Hardware failure biggest threat to business continuity

Published 2 April 2008

Hardware failure was the top disruption threat to U.K. business operations in 2007; lessons of the 2007 floods are yet to be absorbed

A new Sungard Availability Services report showed that despite widespread flooding in the United Kingdom last year, hardware failure remained the biggest threat to business continuity (35 percent), followed by power related disruptions (22 percent). Flood-related invocations of customers’ disaster recovery (DR) plans doubled in 2007 from the year before, but flooding came in third place, accounting for only 12 percent of DR plans being used. Keith Tilley, executive vice-president for U.K. and Europe at Sungard, said the fact that hardware failure remained the top reason for companies using DR plans for the second year in a row, despite being relatively straightforward to plan around, showed many businesses were still not considering information availability at the highest levels. “Protecting an organisation’s most critical information is an important duty of directors,” he said.

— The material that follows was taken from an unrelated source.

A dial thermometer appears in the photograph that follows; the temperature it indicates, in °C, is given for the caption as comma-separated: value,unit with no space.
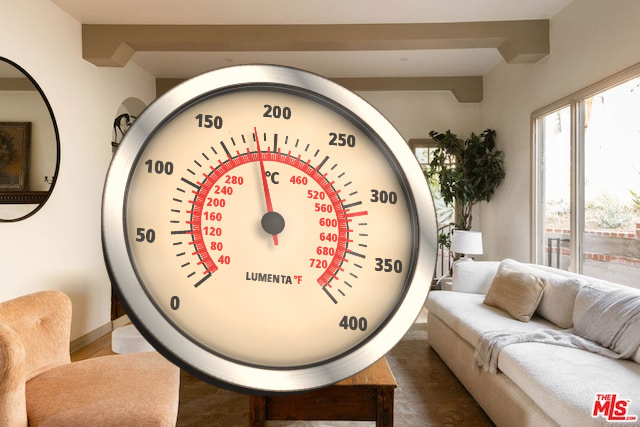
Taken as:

Russell Price, Continuity Forum chairman, said the reason that responsibility had to reside with the chief executive and the board was that they were responsible to the stakeholders in the business. “They are the custodians of the company’s integrity — they are the ones who will have to face the consequences if they do not deliver, and they are the ones who can empower the rest of the organisation to get business continuity effectively embedded in the organisation,” he said.